Viagem na minha terra

Nota introdutória Este título ignora que a Vera tem relação especial com os escritos do autor de Frei Luís de Sousa. Desencantou em casa manuscritos dele que acrescentam ao espólio do homem que inventou o português que nós falamos. Sem Garrett antes, Eça não poderia ter encantado tanto tantos de nós nem haveria porventura, no pior dos casos, passado do janota do Porto que o meu chorado amigo Carlos Leal insistia erradamente em desprezar nele.
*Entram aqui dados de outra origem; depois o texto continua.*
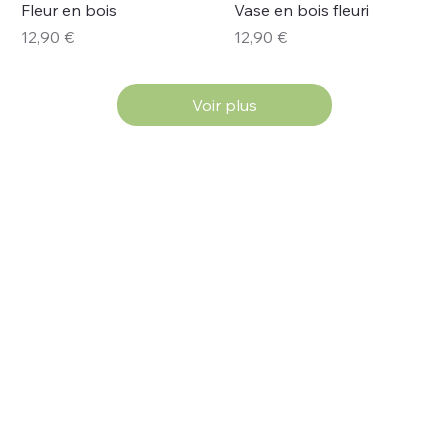
Fleur en bois
Vase en bois fleuri
Prix
Prix
12,90 €
12,90 €
Voir plus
Vá lá saber-se. Por mim devo confessar que Camilo (Castelo Branco) - é com ele que a comparação era feita em serões de província, alguns ainda iluminados a petróleo - me fascina às vezes - o fim de A Sorte em Preto, por exemplo, é uma pequena joia - mas que, na maior parte das vezes, me aborrece. Garrett e depois dele, mais ainda, Eça, purificaram o dialecto da tribo, expressão de Mallarmé que T. S. Eliot tirou do esquecimento ao metê-la na língua francados nossos dias. Entretanto, deste lado do mar não tivemos James Joyce, Marcel Proust ou Graciliano Ramos. O Zé Cardoso Pires foi o que mais perto dessa limpeza andou, sobretudo em Lisboa livro de bordo.